A produção também não poupa na violência, jamais gratuita. Ela leva idosos, mulheres e crianças em igual proporção a de cavaleiros. Mescla Guerra Santa com ambição típica de líderes e a resistência de povos oprimidos. Destaque ainda para a belíssima direção de arte, que chama atenção em algumas sequências, como do primeiro encontro mostrado entre Merlim e a Viúva num campo de cruzes, como se retirado de “A Paixão de Cristo”; ou a visita ao interessante e asqueroso submundo, entre outros.
O elenco
Katherine Langford puxa o elenco afiado com uma atuação naturalista. Ela dá vida a uma nova versão de Nimue, a famosa “bruxa” das lendas (também conhecida posteriormente como A Dama do Lago); saindo fora dos padrões normativos de beleza, sua protagonista tem empatia e determinação. Além disso, é fiel ao objetivo que lhe foi imposto, abolindo qualquer panfletagem forçada, ainda que seja de fato uma das maiores representantes do feminino na fantasia (superando a petulante Sabrina, a machona She-Ra ou a debochada Ava de “Warrior Nun”).
Sim, é ela quem porta a Espada do Poder (é chamada assim na série, mas você sabe de qual espada estou falando) e que começa a tomar as rédeas de liderança sobre um povo dentro de um contexto crível e nada forçado, com episódios que jamais enrolam o espectador (algo que “The Witcher” poderia aprender), nem caem em armadilhas adolescentes (que provavelmente não terão estômago para tanto).
E o que mais?
Atenção ainda para o carismático Devon Terrell como um Arthur diferente de tudo o que já se viu nas mídias; um Merlim melindroso e tranqueira na figura do shakespereano Gustaf Skarsgård; a improvável, receosa e intrigante Morgana de Shalom Brune-Franklin; além do interessantíssimo Monge Choroso (sua verdadeira e famosa identidade só será revelada no final), que carrega o melhor de Darth Vader, Kylo Ren e do Príncipe Zuko, com sua dualidade sempre em cheque.

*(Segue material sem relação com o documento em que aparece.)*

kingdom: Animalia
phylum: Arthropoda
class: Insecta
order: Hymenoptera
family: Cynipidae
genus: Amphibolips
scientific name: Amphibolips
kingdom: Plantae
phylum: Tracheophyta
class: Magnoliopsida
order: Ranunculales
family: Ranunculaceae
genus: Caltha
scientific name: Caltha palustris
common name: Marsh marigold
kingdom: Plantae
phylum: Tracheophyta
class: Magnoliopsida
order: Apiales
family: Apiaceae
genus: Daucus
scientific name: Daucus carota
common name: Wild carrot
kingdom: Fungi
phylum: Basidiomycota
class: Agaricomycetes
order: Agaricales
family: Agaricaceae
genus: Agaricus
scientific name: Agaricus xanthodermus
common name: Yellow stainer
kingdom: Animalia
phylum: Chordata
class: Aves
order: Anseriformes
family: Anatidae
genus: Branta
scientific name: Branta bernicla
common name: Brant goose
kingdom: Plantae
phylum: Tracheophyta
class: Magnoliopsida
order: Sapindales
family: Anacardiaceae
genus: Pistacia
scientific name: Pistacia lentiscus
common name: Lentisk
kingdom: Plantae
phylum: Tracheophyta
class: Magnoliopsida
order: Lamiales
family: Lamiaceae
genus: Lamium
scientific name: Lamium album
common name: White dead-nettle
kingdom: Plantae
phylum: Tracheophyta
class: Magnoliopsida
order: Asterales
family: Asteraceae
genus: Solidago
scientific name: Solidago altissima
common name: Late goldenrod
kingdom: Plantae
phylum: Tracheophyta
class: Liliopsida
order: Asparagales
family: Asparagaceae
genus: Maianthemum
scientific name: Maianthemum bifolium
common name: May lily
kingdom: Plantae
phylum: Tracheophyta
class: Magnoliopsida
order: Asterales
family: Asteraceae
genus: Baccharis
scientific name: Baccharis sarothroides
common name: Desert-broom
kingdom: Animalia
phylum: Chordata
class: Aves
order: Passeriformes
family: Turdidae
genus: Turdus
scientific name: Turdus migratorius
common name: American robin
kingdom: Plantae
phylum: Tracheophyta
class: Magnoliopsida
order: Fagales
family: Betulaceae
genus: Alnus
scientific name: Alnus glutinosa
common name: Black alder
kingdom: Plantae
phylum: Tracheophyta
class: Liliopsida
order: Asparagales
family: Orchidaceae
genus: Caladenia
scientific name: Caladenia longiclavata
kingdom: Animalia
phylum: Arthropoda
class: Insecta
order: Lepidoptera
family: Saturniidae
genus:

Não menos importante, temos o prodígio e virtuoso Billy Jenkins como Esquilo (mas também guarda uma real identidade); a engraçadíssima Lily Newmark como Pym (que ganha uma subtrama só para ela e merecia ainda mais); a detestável e promissora Emily Coates como Irmã Íris, incluindo o típico abominável de sempre Peter Mullan como Padre Cardem (afinal, nazistas e fanáticos religiosos sempre são vilões fáceis de se odiar em qualquer história).
Sem caminhar pelas obviedades e investindo na mitologia e inventividade, com o material-base em mãos, Wheeler realiza aqui uma das maiores produções do ano. Se superadas as representatividades por parte de um público preconceituoso, pode crescer ainda mais. Indo de “Game of Thrones” (com composições de grandes batalhas campais a altura e mortes inesperadas típicas) a “O Senhor dos Anéis” (Excalibur é, em certo sentido, sugestionada como uma espécie de o Um Anel desse mundo), Cursed: A Lenda do Lago logo ganha cara própria e assume seu lugar de direito, seja no trono, seja no coração do espectador.